# [Task directions]
Note every line in the entries that contains the string "Feierabendhaus", and copy it.

# [Source information]
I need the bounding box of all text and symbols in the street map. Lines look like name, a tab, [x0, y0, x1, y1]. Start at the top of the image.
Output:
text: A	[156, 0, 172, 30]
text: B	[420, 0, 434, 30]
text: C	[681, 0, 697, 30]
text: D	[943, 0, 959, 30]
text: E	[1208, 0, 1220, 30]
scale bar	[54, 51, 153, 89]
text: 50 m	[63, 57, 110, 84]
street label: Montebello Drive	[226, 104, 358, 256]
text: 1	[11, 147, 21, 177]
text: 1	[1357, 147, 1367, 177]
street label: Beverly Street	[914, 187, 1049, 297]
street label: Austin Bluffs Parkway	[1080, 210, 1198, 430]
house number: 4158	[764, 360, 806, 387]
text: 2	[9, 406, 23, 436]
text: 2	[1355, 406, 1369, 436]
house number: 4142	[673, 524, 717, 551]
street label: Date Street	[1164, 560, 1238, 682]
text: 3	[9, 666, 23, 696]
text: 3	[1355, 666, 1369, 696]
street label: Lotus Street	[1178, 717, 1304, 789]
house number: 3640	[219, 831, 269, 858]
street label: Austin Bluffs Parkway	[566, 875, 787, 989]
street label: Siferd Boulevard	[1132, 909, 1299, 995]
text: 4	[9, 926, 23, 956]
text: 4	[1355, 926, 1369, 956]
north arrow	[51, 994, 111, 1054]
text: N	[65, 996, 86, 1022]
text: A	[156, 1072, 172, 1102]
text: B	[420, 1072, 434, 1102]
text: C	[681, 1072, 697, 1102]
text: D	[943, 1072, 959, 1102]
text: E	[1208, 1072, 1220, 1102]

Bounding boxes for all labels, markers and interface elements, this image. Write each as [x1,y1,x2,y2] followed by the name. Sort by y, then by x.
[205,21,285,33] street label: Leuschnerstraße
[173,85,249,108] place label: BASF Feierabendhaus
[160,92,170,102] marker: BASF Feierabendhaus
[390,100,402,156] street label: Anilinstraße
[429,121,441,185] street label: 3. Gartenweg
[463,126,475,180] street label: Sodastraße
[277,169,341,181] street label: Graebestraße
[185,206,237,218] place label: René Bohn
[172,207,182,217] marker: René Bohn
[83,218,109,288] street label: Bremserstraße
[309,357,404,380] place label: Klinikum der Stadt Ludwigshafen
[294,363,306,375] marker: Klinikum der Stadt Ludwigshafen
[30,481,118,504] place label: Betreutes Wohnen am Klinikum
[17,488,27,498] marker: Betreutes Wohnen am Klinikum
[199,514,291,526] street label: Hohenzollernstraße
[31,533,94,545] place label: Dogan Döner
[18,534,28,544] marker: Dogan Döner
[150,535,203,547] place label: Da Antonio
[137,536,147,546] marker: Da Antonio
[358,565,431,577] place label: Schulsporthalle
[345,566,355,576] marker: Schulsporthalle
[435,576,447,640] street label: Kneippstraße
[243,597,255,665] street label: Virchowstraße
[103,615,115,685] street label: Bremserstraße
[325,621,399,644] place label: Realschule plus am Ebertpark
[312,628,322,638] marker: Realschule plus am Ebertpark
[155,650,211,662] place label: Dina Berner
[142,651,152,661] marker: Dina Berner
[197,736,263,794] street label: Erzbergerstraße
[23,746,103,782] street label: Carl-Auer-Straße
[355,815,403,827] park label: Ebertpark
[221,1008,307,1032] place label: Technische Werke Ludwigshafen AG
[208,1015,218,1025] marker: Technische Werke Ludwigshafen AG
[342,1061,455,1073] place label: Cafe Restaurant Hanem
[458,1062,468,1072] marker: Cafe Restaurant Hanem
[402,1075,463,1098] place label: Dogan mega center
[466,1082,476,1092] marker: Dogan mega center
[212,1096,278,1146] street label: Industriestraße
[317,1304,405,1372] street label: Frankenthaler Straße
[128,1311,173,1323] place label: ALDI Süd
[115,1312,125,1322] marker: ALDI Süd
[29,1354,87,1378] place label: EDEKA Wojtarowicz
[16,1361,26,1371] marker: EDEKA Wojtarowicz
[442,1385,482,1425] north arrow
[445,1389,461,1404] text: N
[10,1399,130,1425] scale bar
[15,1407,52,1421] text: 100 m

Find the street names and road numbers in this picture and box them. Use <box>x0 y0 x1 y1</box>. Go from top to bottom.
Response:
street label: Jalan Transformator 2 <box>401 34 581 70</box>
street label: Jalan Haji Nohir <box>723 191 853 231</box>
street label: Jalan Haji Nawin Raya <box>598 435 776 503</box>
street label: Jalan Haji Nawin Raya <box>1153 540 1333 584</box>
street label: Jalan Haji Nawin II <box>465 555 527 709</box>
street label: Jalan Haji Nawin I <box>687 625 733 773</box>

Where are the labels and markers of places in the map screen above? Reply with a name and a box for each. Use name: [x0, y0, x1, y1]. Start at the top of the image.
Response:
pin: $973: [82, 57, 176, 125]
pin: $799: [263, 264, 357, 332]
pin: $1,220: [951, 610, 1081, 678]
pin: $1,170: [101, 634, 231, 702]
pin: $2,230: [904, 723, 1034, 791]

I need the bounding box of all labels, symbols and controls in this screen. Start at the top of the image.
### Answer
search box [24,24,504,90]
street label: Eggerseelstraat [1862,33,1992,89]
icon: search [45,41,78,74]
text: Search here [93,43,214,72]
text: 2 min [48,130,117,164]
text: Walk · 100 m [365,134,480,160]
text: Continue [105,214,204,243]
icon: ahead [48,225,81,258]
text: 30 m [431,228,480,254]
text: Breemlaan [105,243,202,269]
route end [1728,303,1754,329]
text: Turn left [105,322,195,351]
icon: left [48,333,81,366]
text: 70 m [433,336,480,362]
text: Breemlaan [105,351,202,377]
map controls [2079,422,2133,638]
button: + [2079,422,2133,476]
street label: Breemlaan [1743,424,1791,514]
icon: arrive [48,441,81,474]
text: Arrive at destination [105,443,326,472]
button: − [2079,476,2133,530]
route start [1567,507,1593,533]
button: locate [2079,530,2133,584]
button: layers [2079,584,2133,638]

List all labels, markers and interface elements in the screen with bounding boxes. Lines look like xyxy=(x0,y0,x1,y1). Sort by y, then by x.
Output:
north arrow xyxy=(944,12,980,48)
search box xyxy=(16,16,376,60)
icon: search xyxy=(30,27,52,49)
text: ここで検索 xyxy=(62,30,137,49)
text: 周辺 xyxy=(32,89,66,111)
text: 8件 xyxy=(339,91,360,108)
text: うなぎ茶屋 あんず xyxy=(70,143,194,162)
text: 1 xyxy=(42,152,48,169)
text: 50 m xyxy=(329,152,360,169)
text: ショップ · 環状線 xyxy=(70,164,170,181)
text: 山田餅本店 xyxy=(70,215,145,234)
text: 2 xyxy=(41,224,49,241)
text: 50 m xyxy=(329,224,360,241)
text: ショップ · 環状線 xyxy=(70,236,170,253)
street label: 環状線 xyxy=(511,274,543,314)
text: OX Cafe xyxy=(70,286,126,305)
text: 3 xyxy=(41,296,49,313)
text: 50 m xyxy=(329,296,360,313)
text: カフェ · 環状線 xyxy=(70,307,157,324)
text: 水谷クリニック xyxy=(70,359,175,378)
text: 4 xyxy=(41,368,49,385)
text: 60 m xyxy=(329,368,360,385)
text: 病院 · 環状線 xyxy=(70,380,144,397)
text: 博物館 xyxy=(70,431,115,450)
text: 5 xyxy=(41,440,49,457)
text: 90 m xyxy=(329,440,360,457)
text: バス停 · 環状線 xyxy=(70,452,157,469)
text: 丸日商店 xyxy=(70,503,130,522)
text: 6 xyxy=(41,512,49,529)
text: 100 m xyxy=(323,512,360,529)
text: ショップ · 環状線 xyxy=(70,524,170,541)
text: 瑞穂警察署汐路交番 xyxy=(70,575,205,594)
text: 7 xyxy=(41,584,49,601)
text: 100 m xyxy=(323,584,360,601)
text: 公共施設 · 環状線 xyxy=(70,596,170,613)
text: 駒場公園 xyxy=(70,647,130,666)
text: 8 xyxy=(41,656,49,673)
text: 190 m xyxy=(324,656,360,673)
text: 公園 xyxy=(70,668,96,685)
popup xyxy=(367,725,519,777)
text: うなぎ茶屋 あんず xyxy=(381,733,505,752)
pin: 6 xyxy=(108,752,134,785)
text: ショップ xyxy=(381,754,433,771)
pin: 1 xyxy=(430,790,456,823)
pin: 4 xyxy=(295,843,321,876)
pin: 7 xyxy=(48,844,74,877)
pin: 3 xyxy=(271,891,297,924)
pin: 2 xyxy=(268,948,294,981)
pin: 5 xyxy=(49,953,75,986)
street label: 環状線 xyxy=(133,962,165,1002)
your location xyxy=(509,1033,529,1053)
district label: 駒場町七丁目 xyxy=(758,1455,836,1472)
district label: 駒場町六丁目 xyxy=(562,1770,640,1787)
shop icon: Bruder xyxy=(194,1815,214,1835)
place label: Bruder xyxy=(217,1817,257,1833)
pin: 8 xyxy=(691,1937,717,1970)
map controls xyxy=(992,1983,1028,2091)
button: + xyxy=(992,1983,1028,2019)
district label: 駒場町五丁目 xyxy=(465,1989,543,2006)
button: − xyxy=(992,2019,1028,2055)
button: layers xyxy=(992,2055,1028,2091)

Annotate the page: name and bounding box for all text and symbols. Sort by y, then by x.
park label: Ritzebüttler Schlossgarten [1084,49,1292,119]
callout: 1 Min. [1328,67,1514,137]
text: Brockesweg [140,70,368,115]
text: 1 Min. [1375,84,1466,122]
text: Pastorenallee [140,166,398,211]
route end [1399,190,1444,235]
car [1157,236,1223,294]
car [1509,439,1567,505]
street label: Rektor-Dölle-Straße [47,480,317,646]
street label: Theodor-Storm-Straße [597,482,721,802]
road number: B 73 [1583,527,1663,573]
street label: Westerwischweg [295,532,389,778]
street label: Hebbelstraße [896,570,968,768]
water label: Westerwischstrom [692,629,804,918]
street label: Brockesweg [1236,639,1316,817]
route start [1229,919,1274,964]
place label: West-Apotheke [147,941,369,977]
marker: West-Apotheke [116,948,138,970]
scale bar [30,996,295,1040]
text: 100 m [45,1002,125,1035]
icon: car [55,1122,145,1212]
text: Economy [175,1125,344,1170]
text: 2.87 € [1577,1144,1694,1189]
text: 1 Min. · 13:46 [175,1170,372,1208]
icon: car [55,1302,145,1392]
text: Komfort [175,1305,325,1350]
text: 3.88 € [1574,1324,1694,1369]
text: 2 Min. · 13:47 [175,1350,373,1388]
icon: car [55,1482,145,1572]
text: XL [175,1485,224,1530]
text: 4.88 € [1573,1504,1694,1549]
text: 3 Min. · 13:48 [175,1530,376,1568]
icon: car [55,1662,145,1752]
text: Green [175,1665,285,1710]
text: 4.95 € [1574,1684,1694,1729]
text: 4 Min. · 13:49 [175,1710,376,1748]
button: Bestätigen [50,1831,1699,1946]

# [Solution to this problem]
[173,85,249,108] place label: BASF Feierabendhaus
[160,92,170,102] marker: BASF Feierabendhaus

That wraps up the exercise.